À Tshikapa, la Cour d’appel du Kasaï, siégeant en matière administrative, a rendu le 16 mars 2026 une ordonnance de référé-suspension dans un dossier opposant un particulier à l’État provincial et à une entreprise privée. Au cœur du contentieux : la légalité de travaux entrepris sur une parcelle revendiquée par une succession.

Saisi en qualité de liquidateur de la succession PIEME DIBUE Célestin, NYIMILONGO PIEME Franck a introduit une requête en référé-suspension visant à faire interrompre des travaux qu’il estime irréguliers.

En face, la République démocratique du Congo, représentée par le gouverneur du Kasaï, le ministre provincial des Infrastructures et Travaux publics, ainsi que l’entreprise JMC, ont opposé une défense procédurale offensive, articulée autour d’une série d’exceptions d’irrecevabilité.

Les conseils des défendeurs ont d’abord soutenu la violation du mandat, arguant que certaines autorités, notamment le ministre des ITP, n’étaient pas visées dans la procuration initiale. Ils ont ensuite invoqué le défaut de qualité à agir, estimant que le requérant ne pouvait se prévaloir seul d’un droit sur un bien relevant d’une succession indivise. À cela s’ajoute une contestation de l’objet même du recours : selon eux, l’action serait fondée sur un prétendu ordre verbal, dépourvu de toute matérialité juridique, en contradiction avec les exigences du contentieux administratif.

Enfin, ils ont plaidé la précocité du recours, au motif que les délais légaux n’auraient pas été respectés.
Une ligne de défense classique, mais frontalement contestée par la juridiction. Dans une motivation rigoureuse, la Cour rappelle les exigences de la loi organique n°16/027 du 25 octobre 2016, notamment en son article 287, qui impose qu’une requête en référé-suspension soit adossée à une action principale en annulation.
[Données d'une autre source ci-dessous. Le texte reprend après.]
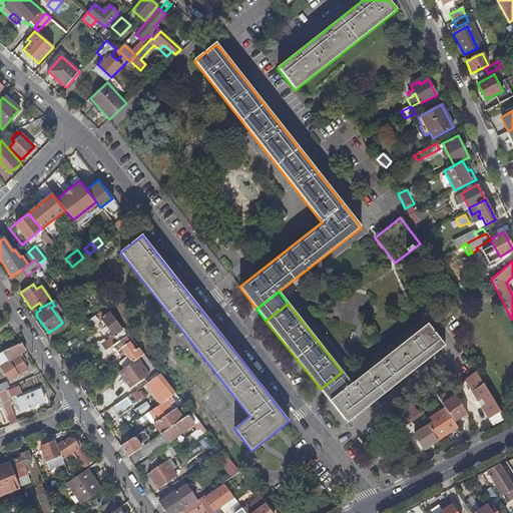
[(128,335),(106,309),(95,316),(98,321),(101,319),(117,343),(128,335)]
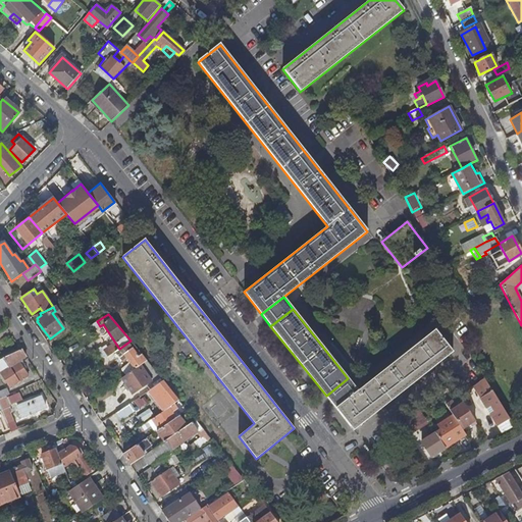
[(357,390),(335,408),(353,429),(385,404),(379,395),(398,377),(406,388),(452,353),(434,330),(357,390)]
En l’espèce, le requérant a bien introduit une requête au fond, enregistrée concomitamment.

Conséquence : la Cour balaie l’argumentaire d’irrecevabilité et déclare la requête recevable. Une décision qui ne préjuge pas du fond, mais qui verrouille l’accès du requérant au juge administratif.

Au-delà de la bataille procédurale, l’ordonnance réaffirme les critères stricts du référé-suspension : l’existence d’un doute sérieux quant à la légalité de l’acte administratif contesté et l’urgence à en suspendre les effets. Deux conditions cumulatives qui seront déterminantes pour la suite de la procédure.

Ce dossier, à forte sensibilité foncière, illustre une fois de plus les tensions persistantes autour de la gestion des terres urbaines à Tshikapa, où s’entrecroisent intérêts privés, décisions administratives et héritages familiaux. En écartant les obstacles procéduraux, la Cour d’appel du Kasaï renvoie désormais les parties à l’épreuve du fond : celle de la preuve et de la légalité.